Set an AI loose on your GPU kernels overnight, wake up to speedups
AutoKernel applies Andrej Karpathy's autoresearch loop to PyTorch models: profile, extract bottlenecks, let an agent iterate on Triton or CUDA C++ while you sleep.

What it does
AutoKernel takes any PyTorch model, profiles it to find GPU kernel bottlenecks, extracts each one as a standalone Triton or CUDA C++ kernel, then hands it to an AI coding agent. The agent edits kernel.py, runs a fixed benchmark with five-stage correctness checks, and keeps or reverts the change. Rinse and repeat ~40 times per hour, ~320 overnight. The orchestrator uses Amdahl’s law to prioritize kernels that actually matter for end-to-end speedup, not just microbenchmark glory.
The interesting bit
The “research org code” lives in a single markdown file, program.md — a 6-tier optimization playbook, crash handling, and decision framework dense enough that the agent can run 10+ hours without human intervention.

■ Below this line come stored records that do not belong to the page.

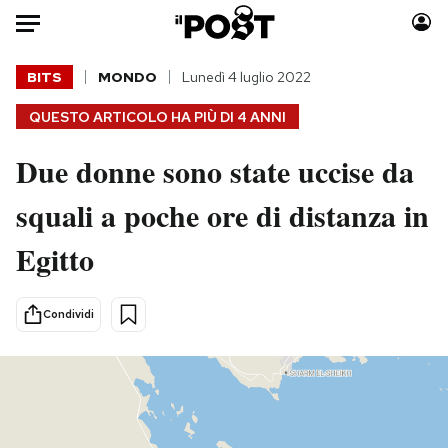
Auto
BITS
MONDO
Lunedì 4 luglio 2022
QUESTO ARTICOLO HA PIÙ DI
4 ANNI
HOME
Due donne sono state uccise da
Italia
Moda
Mondo
Libri
squali a poche ore di distanza in
Politica
Consumismi
Egitto
Tecnologia
Storie/Idee
Internet
Ok Boomer!
Scienza
Media
Condividi
Cultura
Europa
Economia
Altrecose
Sport
Mondiali calcio 2026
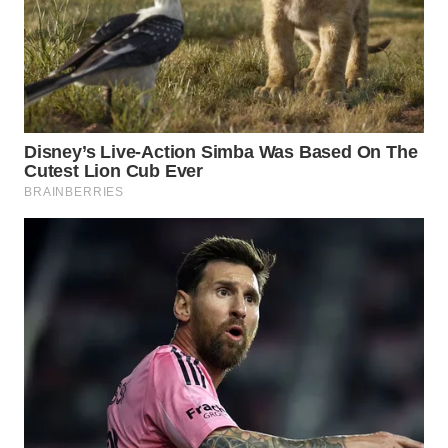
BEKASI
WN
BOGOR
WN
DEPOK
WN
TAPANULI
UTARA
WN
SAMOSIR
WN
PADANG
LAWAS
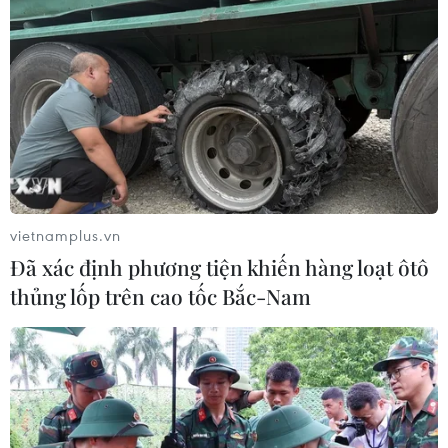
vietnamplus.vn
Đã xác định phương tiện khiến hàng loạt ôtô
thủng lốp trên cao tốc Bắc-Nam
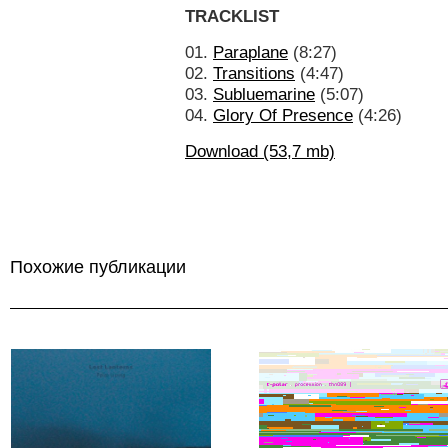
TRACKLIST
01.
Paraplane
(8:27)
02.
Transitions
(4:47)
03.
Subluemarine
(5:07)
04.
Glory Of Presence
(4:26)
Download (53,7 mb)
Похожие публикации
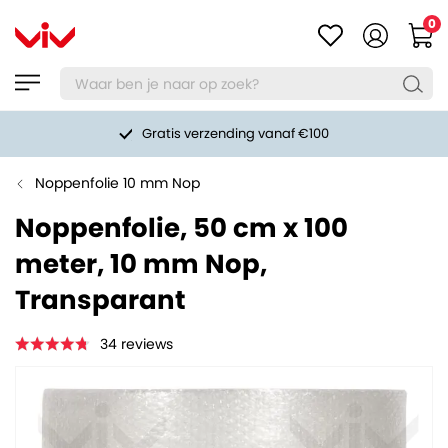
0
Gratis verzending vanaf €100
Noppenfolie 10 mm Nop
Noppenfolie, 50 cm x 100
meter, 10 mm Nop,
Transparant
34
reviews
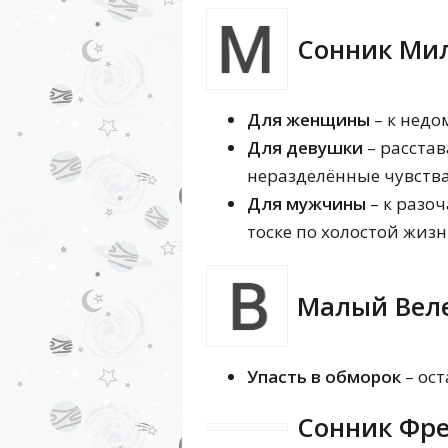
Сонник Ми
Для женщины
– к недо
Для девушки
– расста
неразделённые чувства
Для мужчины
– к разо
тоске по холостой жизн
Малый Веле
Упасть в обморок
– ост
Сонник Фр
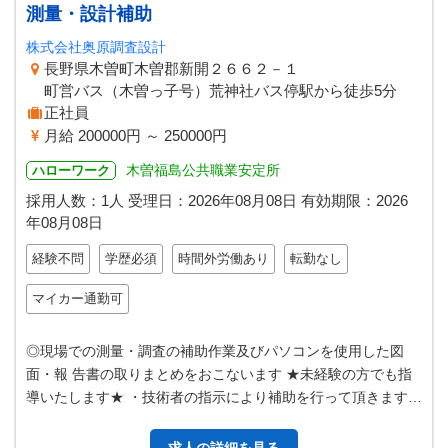
測量・設計補助
株式会社奥原調査設計
長野県木曽町木曽郡新開２６６２－１
町営バス（木曽っ子号）荒神社バス停駅から徒歩5分
正社員
月給 200000円 ～ 250000円
木曽福島公共職業安定所
ハローワーク
採用人数：1人
受理日：
2026年08月08日
有効期限：
2026
年08月08日
経験不問
学歴必須
時間外労働あり
転勤なし
マイカー通勤可
◎現場での測量・調査の補助作業及びパソコンを使用した図
面・報 告書の取りまとめをおこないます ★未経験の方でも指
導いたします★ ・技術者の指示により補助を行って頂きます
・現場での測量補助作業、公共…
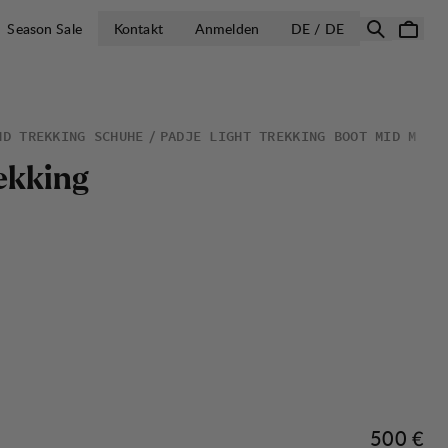
LAND AUSWÄH
Season Sale
Kontakt
Anmelden
DE / DE
ND TREKKING SCHUHE
PADJE LIGHT TREKKING BOOT MID M
e
k
k
i
n
g
Preis:
500 €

It’s essentially a human-readable runtime for autonomous GPU optimization, with TSV logging and git-friendly branches for each experiment.
Key highlights
- Dual backend: Triton for fast iteration, CUDA C++ for tensor-core-level performance; both share the same benchmark harness
- 9 supported kernel types: matmul, flash attention, RMSNorm, RoPE, fused MLP, and others covering modern transformer workloads
- Ships self-contained model definitions for GPT-2, LLaMA (7B), and BERT — no
transformerslibrary needed for basic profiling - KernelBench integration runs 50–300+ iterative experiments per problem vs. typical one-shot LLM generation
- Exports to HuggingFace Kernels Hub for one-line loading by other users
- AMD ROCm support (MI300X series) added in v1.3.0
Caveats
- Requires NVIDIA GPU (H100/A100/RTX 4090 tested); AMD support is newer and less battle-tested
- Each experiment takes ~90 seconds, so meaningful runs need hours of agent time and API credits
- The README notes Triton “regularly reaches 80-95% of cuBLAS” — no specific speedup numbers are claimed for end-to-end model runs
Verdict Worth a look if you’re already paying for Claude/Codex and have idle GPU nights. Less compelling if you need guaranteed speedups today — the agent might spend 300 experiments to find a 1.03x improvement on a marginal kernel. The KernelBench integration and HuggingFace export suggest the authors are building toward a community of shareable optimized kernels, not just a one-off tool.